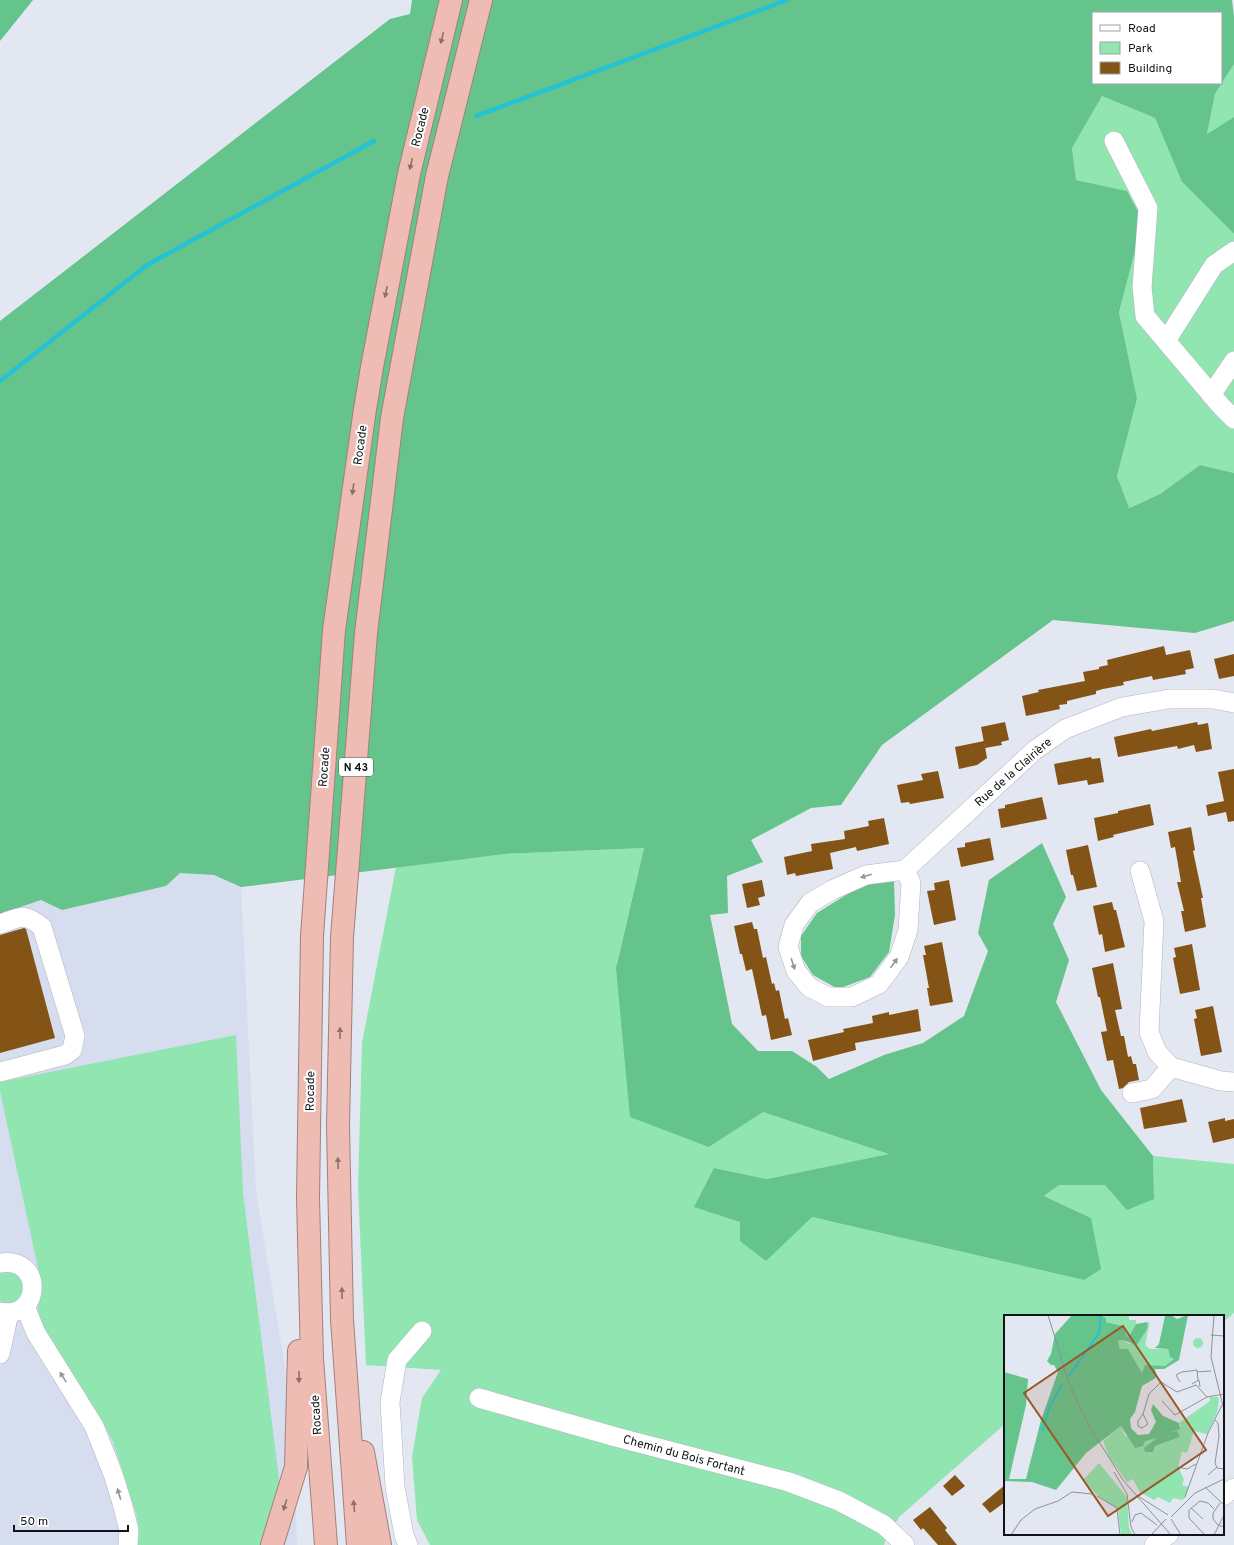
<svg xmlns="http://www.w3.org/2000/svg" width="1234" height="1545" viewBox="0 0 1234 1545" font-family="Overpass,sans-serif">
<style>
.built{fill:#d5ddee}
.green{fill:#90e5b1}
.forest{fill:#65c38c;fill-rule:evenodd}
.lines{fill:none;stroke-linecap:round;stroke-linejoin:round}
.stream{stroke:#25c1d4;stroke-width:4.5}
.building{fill:#845416}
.minor-casing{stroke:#b1b5bf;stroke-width:20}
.highway-casing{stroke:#a1817d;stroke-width:24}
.minor{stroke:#fff;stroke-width:19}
.highway{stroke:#efbcb4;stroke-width:22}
.oneway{fill:#8b706d}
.oneway2{fill:#949596}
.labels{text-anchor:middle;stroke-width:4;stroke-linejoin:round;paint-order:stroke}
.shield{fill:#fff;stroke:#585a5c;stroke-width:1}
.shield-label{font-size:11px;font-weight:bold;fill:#111316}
.street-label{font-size:12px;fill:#111316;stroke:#fff}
.inset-river{fill:none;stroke:#25c1d4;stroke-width:2}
.inset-road{fill:none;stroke:#8e9299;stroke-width:1}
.view{fill:#9a5825;fill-opacity:0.15;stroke:#9a5825;stroke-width:2}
.inset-edge{fill:none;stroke:#111316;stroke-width:2}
</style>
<rect width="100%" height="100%" fill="#e2e7f1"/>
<path class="built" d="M180 873 214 875 241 887 256 1192 293 1415 297 1545H0V914L41 900 62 910 166 886Z"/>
<g class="green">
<path d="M1234 64V117L1207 134 1215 94Z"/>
<path d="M1102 96 1155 118 1182 182 1234 234V473L1200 465 1160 494 1128 508 1117 476 1137 399 1119 312 1143 221 1127 191 1076 180 1072 148Z"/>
<path d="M644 848 617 962 709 1147 763 1112 890 1154 767 1179 714 1168 812 1217 1084 1280 1091 1218 1044 1196 1059 1185H1105L1154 1199 1153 1156 1234 1164V1313L1223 1322V1316H1005V1424L899 1517 886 1539 884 1545H430L417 1520 412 1457 422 1398 441 1370 366 1365 358 1188 362 1043 396 867 505 854Z"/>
<path d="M236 1035 243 1193 281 1495 265 1545H137L138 1540 137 1517 113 1442 105 1426 45 1330C36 1310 36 1304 41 1282L0 1091V1082Z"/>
<path d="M4 1271C33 1270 26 1312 0 1302V1273Z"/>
</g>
<g class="forest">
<path d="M0 0H33L0 41Z"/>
<path d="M412 0H1232L1234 17V64L1215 94 1207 134 1234 117V234L1182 182 1155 118 1102 96 1072 148 1076 180 1127 191 1143 221 1119 312 1137 399 1117 476 1129 508 1160 494 1200 465 1234 473V621L1195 633 1053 620 882 745 841 805 811 808 751 840 763 862 727 876 728 913 710 915 732 1024 758 1051H792L817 1067 829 1079 884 1055 923 1043 964 1016 988 951 978 933 989 880 1042 843 1066 897 1053 924 1069 960 1056 1002 1101 1090 1153 1156 1154 1199 1127 1210 1105 1185H1059L1044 1196 1091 1218 1101 1269 1084 1280 812 1217 766 1261 740 1241V1222L694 1207 714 1168 767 1179 889 1154 763 1112 709 1147 630 1117 616 968 644 848 505 854 241 887 214 875 180 873 166 886 62 910 41 900 0 914V321L390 19 410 14ZM1093 13H1221V83H1093Z"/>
<path d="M894 879 895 915 889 952 870 977 838 989 813 975 801 956V936L817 913 862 885Z"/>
</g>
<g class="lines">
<g class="stream">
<path d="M476 116 787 0"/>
<path d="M0 381 147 265 374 141"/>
</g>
</g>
<g class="building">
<path d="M1164 646 1166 655 1190 650 1194 668 1185 670 1186 674 1153 680 1152 676 1123 682 1124 685 1103 689 1096 691V694L1067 701V704L1059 705 1060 709 1026 716 1022 696 1039 692 1038 690 1085 681 1083 672 1099 669V667L1108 665 1107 660Z"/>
<path d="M1234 654V676L1219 679 1214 659Z"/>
<path d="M1005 722 1009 740 1001 742 1002 745 985 748 981 727Z"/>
<path d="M1197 722 1198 725 1208 723 1212 749 1196 752 1194 745 1178 749 1177 746 1118 757 1114 737 1151 729 1152 731Z"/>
<path d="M984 741 987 758 977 765 959 769 955 747Z"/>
<path d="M1091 757 1092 759 1100 758 1104 782 1088 785 1087 780 1058 785 1054 764Z"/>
<path d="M1234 769V821L1228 822 1226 812 1208 816 1206 805 1224 801 1218 772Z"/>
<path d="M938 771 944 798 910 804 909 802 901 803 897 785 923 780 921 774Z"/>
<path d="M1042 797 1047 819 1001 828 998 809 1005 808V805Z"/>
<path d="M1150 804 1154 825 1113 835 1114 837 1098 841 1094 818 1118 813V811Z"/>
<path d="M884 818 889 844 857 851 856 847 830 853 833 869 796 876 795 873 787 875 784 857 812 851 811 844 845 839 844 831 869 826 868 821Z"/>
<path d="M1191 827 1195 850 1193 851 1203 898H1201L1206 927 1185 932 1181 911H1184L1177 882H1181L1175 847 1171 848 1168 832Z"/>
<path d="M990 838 994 860 961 867 957 848 965 847V843Z"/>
<path d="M1088 845 1097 887 1077 891 1073 875H1071L1066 850Z"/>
<path d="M762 880 765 896 758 898 760 905 747 908 742 884Z"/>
<path d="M949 880 956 920 934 925 927 891 935 890 934 883Z"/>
<path d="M1112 902 1114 910H1116L1125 947 1105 952 1102 934 1099 935 1093 906Z"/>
<path d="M752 922 754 929H757L763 958 766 957 772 984 774 983 776 991 779 990 785 1019 788 1018 792 1035 771 1040 766 1015 762 1016 752 969 746 971 742 954H740L734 926Z"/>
<path d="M24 928 26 929 55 1038 0 1053V935Z"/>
<path d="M942 942 953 1002 930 1006 927 988H929L923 955H926L924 946Z"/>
<path d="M1192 944 1200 990 1180 994 1173 958 1176 957 1174 948Z"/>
<path d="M1113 963 1122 1009 1115 1010 1121 1036H1124L1128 1057 1131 1056 1133 1064H1136L1139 1080 1129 1082 1123 1088 1119 1089 1113 1060 1107 1061 1101 1032 1107 1031 1100 997H1098L1092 968Z"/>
<path d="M1213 1006 1222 1052 1201 1056 1194 1019 1197 1018 1195 1010Z"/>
<path d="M918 1009 921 1031 855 1043 856 1050 813 1061 808 1040 844 1032 843 1029 873 1023 872 1016 889 1012V1015Z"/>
<path d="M1182 1099 1187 1122 1144 1129 1140 1108Z"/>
<path d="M1225 1118V1121L1234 1119V1138L1213 1143 1208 1122Z"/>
<path d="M955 1475 965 1486 952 1496 943 1486Z"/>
<path d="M1005 1485V1502L990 1513 982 1504Z"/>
<path d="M930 1507 947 1528 945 1530 957 1545H938L923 1528 921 1530 913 1520Z"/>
</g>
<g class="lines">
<g class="minor-casing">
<g id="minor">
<path d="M1114 141 1148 208 1142 287 1145 316 1221 406 1234 419"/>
<path d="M1166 341 1214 265 1234 251"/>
<path d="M1211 395 1234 361"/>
<path d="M905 870 911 883 908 930 899 957 879 984 852 997H828L809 987 796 971 788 947 794 925 810 903 832 890 866 875 905 870 1035 750 1065 729 1122 707 1169 699H1213L1234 703"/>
<path d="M1140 871 1154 921 1149 1032 1157 1052 1171 1067 1221 1081 1234 1082"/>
<path d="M0 924C21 917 24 912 42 927L75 1036 72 1050 65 1055 0 1072"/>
<path d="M1132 1093 1152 1089 1171 1067"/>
<path d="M0 1263C45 1256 41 1321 0 1312"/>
<path d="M25 1306 36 1333 94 1426 113 1474 122 1503 129 1530 128 1545"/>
<path d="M0 1354 9 1313"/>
<path d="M479 1398 616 1437 789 1482 839 1501 884 1525 905 1545"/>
<path d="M1223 1496 1234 1488"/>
<path d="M408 1545 404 1535 395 1487 390 1402 397 1360 422 1331"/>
<path d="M1154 1545 1169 1534"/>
</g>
</g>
<g class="highway-casing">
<g id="highway">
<path d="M363 1452 380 1545"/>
<path d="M272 1545 296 1467 299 1351"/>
<path d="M326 1545 312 1359 308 1198 312 936 334 630 365 409 372 367 409 174 451 0"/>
<path d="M358 1545 342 1320 338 1126 342 937 366 633 392 418 437 176 481 0"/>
</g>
</g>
<use href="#minor" class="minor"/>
<use href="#highway" class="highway"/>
</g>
<defs><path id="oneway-solid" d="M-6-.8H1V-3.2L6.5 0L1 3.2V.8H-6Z"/></defs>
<g class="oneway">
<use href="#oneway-solid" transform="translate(442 38) rotate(104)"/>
<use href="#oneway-solid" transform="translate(411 164) rotate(104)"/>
<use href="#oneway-solid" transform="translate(386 292) rotate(101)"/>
<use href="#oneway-solid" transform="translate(353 489) rotate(98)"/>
<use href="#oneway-solid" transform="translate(340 1033) rotate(-89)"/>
<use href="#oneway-solid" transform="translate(338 1163) rotate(-91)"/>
<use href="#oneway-solid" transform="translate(342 1293) rotate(-91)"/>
<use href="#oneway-solid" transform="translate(299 1377) rotate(91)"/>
<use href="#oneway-solid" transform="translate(285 1505) rotate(107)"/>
<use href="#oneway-solid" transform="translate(354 1506) rotate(-95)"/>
</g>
<g class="oneway2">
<use href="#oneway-solid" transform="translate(866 876) rotate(164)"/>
<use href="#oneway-solid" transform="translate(894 963) rotate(-54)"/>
<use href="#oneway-solid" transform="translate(793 964) rotate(72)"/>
<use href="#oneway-solid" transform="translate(63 1377) rotate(-122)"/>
<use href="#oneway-solid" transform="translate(119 1494) rotate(-107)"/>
</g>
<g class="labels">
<rect class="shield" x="339" y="758" width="34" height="18" rx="3"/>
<g class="shield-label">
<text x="356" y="771">N 43</text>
</g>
<g class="street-label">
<text transform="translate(420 127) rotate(-76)" y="4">Rocade</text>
<text transform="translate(360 445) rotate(-82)" y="4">Rocade</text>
<text transform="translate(324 767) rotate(-86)" y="4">Rocade</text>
<text transform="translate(1013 772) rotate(-41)" y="4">Rue de la Clairière</text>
<text transform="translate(310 1091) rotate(-89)" y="4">Rocade</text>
<text transform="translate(316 1415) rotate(-94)" y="4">Rocade</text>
<text transform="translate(684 1455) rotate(15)" y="4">Chemin du Bois Fortant</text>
</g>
</g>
<g transform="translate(1004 1315)">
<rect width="220" height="220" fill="#e2e7f1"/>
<path d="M95 0H125V5H132V9L124 24 122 16 116 10 102 7V3ZM146 6 141 30 146 34H164L166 42 170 44 161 51 147 52 138 58 124 34H116L114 26 119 25 125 29 137 24ZM189 28a5 5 0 1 1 10 0a5 5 0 1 1-10 0ZM206 82H214L215 85 213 97 203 119 190 116 183 138 178 137 174 151 180 165 178 170 185 172 181 183 178 185 169 183 166 188 154 182 150 185 136 177 129 164 123 167 105 142 99 126 117 111 121 121 141 126 154 122 145 131H151L176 122 169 115 177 111 175 108 206 86ZM95 148 123 182 125 212 128 220H117L114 194 94 181 79 165Z" fill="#90e5b1"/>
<path d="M68 0H95L102 3V7L119 11 124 23 132 9 144 7 143 14 133 30 119 25 114 26 116 34H124L138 58 141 50 161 51 170 44 166 42 164 34 151 33 155 29 161 1 167 0 173 4 184 0 175 45 160 54H151L153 61 150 64 138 71 131 97 126 104 127 113 134 120 145 119 152 107 147 95 149 89 159 101 175 108 176 114 168 117 173 116 176 122 151 131 149 137H141L140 133 153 123 141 126 139 131 131 133 117 111 82 138 52 175 28 167 0 166V57L24 64 22 90 5 164H22L37 105 54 57 50 50H47L43 46 47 39 51 19Z" fill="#65c38c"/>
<path class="inset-river" d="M65 61 95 18 97 0M38 116 46 91 58 69"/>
<path class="inset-road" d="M44 0 65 68 84 109 119 165 167 220M210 0 207 42 220 95M207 20 220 21M193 57 207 56M176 67 172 60 178 57 193 55 194 65M188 69 195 65 196 72M158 86 171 100 203 82 220 79M139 99 144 109 138 113 134 111V106L139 99 145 79 157 67 173 77 192 70 203 82M211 105 214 108 215 121 211 148 213 153 220 154M173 152 183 154 192 149M110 157 123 179 127 212 131 220M204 160 213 152M201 172 220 190M93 181 113 193 116 220M134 181 164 200M181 182 204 118 218 90M216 188 209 198V204L214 210 220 212M187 193 199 204M167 202 191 178 220 164M167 204 177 220M128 207 131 200 137 198 153 210M7 220 17 205 31 194 54 186 68 177 88 179M147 220 162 204M201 220 185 203V195L196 186 204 188 210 194M210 220 220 200"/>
<path class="view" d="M119 11 202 135 104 201 20 78Z"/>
<rect width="220" height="220" class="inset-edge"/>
</g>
<rect x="1092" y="12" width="130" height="72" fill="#ffffff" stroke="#a0a1a2"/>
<rect x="1100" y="25" width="20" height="6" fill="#ffffff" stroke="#a0a1a2"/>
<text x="1128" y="32" font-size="12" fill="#111316">Road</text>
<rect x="1100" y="42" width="20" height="12" fill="#90e5b1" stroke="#a0a1a2"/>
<text x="1128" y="52" font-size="12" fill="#111316">Park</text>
<rect x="1100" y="62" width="20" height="12" fill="#845416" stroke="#a0a1a2"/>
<text x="1128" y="72" font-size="12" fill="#111316">Building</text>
<path d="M14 1525v6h114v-6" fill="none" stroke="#111316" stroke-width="2"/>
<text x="20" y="1525" font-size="12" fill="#111316" stroke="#ffffff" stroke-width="3" paint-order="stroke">50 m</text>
</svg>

=-=-=-=-=

Exercise objective
Read through the entries and count the lines where "linejoin" appears; respond with the number only.

Answer
2